それから教室ではいつの間にか名字で呼ぶようになっていた。カズ君も私を『吉山さん』と呼ぶ。クラスの中で男子と女子がお互い名前で呼ぶ人がいないからだ。からかわれたら恥かしいし……。
始めは変な感じだったけど、いつの間にか慣れてしまった。
久し振りにカズ君とクラスが一緒になって気がついたことがある。
それは他の組だった人にも、カズ君からすすんで話しかけていたことだ。前はあまり得意じゃなかったのに。
さすがに最近は私の後ろをくっついて歩かないし、1・2年生で変わったのだろう。
まだ私のほうが背も高くて走っても私のほうが早けど、いつか抜かされると思う。少し寂しい気持ちはあるけど。
そしてもう一つ改めて思ったのが、カズ君は音楽が得意だということ。
前に片手で上手にピアノを弾いたことがあったけど、音楽の時間でもたて笛を吹けば上手だし歌も声がキレイで聴いていて気持ちがいい。
それをレイ君に伝えるとすぐに「歌を聴いてみたい」と言った。
「え~」
渋るカズ君だったけど、何度もお願いしてレイ君の演奏で歌ってもらった。
「……へぇ、いいじゃない」
聴き終わるとレイ君も感心していた。
「そうでしょう? それに今の歌は音楽の時よりも、もっと良かったよ」
私がたくさん拍手をしながらカズ君に言うと、カズ君は「そうかなぁ」と首をかしげる。しかし歌う前ほど恥かしがったり、嫌がったりはしてないようだ。
「それはピアノがいいからさ」
「とにかくすごい自信だね」
レイ君が得意げなので私は思わずそう言ったが、本当にピアノの違いかもしれない……と思わせるほど、二人の息は合っていた。

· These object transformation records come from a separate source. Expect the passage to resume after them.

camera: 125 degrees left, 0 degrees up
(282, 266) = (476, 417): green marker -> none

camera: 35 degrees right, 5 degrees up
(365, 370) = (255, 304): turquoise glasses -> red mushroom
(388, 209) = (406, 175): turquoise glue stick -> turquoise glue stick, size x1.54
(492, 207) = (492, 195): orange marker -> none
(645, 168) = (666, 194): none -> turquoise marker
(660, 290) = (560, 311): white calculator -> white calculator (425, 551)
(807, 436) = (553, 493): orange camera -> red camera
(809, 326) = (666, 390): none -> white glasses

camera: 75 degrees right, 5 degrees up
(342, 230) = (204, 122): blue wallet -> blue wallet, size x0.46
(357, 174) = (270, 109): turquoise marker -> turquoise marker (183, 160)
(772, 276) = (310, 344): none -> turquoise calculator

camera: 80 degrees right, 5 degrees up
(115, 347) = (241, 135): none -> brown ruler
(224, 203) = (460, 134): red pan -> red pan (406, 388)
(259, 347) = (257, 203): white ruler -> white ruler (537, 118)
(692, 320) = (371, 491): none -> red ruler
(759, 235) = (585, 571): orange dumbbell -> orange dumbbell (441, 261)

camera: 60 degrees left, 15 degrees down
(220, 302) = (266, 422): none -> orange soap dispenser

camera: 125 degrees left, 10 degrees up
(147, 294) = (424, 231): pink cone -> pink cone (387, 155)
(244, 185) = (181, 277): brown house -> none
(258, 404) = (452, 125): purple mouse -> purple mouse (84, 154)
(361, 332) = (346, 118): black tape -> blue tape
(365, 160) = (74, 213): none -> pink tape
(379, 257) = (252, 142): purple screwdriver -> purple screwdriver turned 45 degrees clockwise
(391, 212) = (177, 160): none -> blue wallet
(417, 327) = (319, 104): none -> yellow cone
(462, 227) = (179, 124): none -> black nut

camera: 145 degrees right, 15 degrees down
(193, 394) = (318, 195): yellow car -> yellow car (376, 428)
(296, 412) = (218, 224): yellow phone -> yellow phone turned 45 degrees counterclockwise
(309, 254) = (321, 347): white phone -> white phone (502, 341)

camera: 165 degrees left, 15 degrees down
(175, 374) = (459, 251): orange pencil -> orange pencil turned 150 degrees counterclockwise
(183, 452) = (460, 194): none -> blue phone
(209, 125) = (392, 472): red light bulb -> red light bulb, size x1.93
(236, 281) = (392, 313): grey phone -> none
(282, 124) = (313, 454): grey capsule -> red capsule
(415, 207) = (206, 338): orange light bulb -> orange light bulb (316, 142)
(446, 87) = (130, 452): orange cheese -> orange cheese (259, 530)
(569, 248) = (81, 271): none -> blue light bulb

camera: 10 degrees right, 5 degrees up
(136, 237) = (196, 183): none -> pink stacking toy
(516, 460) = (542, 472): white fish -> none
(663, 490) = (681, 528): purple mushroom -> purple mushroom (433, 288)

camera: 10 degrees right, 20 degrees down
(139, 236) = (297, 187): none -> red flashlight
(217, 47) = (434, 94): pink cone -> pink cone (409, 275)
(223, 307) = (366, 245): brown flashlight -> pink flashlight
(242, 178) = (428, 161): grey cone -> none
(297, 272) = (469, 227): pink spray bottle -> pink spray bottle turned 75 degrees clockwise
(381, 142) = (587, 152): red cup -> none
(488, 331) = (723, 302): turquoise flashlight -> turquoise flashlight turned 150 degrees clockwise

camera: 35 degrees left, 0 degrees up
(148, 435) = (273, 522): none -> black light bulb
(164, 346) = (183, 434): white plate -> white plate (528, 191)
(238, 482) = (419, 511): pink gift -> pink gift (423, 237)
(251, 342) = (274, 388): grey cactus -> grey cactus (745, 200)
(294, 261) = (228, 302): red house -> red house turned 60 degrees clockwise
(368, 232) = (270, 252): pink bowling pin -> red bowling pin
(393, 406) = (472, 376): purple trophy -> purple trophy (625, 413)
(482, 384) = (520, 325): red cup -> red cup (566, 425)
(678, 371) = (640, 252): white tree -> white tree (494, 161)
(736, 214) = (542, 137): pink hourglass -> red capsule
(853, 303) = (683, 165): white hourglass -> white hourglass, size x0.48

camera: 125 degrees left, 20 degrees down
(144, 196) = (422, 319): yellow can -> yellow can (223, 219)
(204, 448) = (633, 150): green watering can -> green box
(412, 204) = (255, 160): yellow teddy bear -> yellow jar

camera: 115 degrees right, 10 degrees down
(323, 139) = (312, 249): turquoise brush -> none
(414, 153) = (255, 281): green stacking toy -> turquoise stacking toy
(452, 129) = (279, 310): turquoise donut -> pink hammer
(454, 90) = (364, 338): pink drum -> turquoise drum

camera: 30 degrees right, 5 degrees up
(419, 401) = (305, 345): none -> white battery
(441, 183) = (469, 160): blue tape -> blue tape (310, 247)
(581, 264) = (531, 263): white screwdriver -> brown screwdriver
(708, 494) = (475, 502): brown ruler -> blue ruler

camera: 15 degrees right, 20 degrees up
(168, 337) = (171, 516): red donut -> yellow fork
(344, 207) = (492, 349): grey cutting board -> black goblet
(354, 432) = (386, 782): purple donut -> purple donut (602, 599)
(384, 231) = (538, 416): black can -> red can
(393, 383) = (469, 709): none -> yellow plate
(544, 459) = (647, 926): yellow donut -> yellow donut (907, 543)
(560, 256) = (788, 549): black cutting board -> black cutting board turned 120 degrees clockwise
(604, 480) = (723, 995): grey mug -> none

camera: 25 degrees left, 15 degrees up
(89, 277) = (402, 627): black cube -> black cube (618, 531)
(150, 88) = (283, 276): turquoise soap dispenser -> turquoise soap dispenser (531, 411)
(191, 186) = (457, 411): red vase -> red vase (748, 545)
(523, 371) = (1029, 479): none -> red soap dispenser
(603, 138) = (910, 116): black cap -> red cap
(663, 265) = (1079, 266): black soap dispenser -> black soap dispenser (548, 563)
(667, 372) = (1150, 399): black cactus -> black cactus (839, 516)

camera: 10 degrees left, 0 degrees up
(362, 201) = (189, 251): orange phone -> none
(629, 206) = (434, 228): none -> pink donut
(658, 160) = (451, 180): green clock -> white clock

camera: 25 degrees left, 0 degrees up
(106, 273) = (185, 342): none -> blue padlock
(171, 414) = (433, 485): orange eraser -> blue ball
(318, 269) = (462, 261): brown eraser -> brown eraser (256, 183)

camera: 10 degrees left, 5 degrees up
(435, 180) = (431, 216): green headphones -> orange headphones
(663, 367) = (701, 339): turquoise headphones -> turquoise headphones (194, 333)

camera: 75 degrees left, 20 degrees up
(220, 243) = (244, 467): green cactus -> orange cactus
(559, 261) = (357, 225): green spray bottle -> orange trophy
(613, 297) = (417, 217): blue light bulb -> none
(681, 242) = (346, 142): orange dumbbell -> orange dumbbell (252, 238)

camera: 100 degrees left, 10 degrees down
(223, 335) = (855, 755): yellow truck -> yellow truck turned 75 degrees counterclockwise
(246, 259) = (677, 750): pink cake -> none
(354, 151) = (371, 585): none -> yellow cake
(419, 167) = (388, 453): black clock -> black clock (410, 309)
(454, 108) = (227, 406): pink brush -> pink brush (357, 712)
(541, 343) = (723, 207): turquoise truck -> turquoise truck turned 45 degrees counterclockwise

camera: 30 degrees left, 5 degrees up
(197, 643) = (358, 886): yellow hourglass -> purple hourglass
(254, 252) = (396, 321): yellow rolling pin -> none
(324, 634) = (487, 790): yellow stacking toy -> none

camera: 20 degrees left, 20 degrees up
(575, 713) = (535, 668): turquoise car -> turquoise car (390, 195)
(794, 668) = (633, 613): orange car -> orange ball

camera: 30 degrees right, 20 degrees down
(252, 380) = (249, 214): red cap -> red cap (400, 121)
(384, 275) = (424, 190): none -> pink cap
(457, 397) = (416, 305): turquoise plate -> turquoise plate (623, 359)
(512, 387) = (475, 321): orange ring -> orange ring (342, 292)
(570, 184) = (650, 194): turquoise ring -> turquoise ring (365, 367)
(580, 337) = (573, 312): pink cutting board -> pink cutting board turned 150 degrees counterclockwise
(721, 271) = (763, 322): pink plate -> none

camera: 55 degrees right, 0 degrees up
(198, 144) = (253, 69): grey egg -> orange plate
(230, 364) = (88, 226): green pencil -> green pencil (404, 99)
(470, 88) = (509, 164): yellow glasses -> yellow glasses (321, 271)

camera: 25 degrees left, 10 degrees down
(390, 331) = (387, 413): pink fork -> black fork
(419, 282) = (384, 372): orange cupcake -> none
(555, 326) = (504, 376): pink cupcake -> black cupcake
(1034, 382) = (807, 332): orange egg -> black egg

「将来、レイ君がピアノでカズ君が歌手になるっていうのはどうかなぁ」
私はそう提案してみたけど、カズ君は目を丸くして驚いていた。
「僕が歌手?! 無理だよ。それに野球選手になりたいんだ」
「そう……」
カズ君が思ったよりも乗ってくれなかったので、私はガッカリしてしまった。
「も、もし歌手になったら……その時はレイ君にピアノを弾いてもらいたいな」
私の様子にカズ君があわてて付け足した。
「本当?」
「本当だよ。ね、レイ君」
「いいよ。カズ君の歌に演奏するのは楽しかったし」
レイ君は初めから乗り気のようだ。
「じゃあ私はファン1号ね」
「えっ、そうなるのかなぁ。恥かしいなぁ」
また照れているカズ君を、私とレイ君は笑って見ていた。
レイ君は今年の夏休みも、ずっとピアノの練習だった。今年挑戦するコンクールは、今までに比べてさらにレベルが高いらしい。
私達が毎日遊びまわっていても、一緒に遊ぶ時間は少なくなった。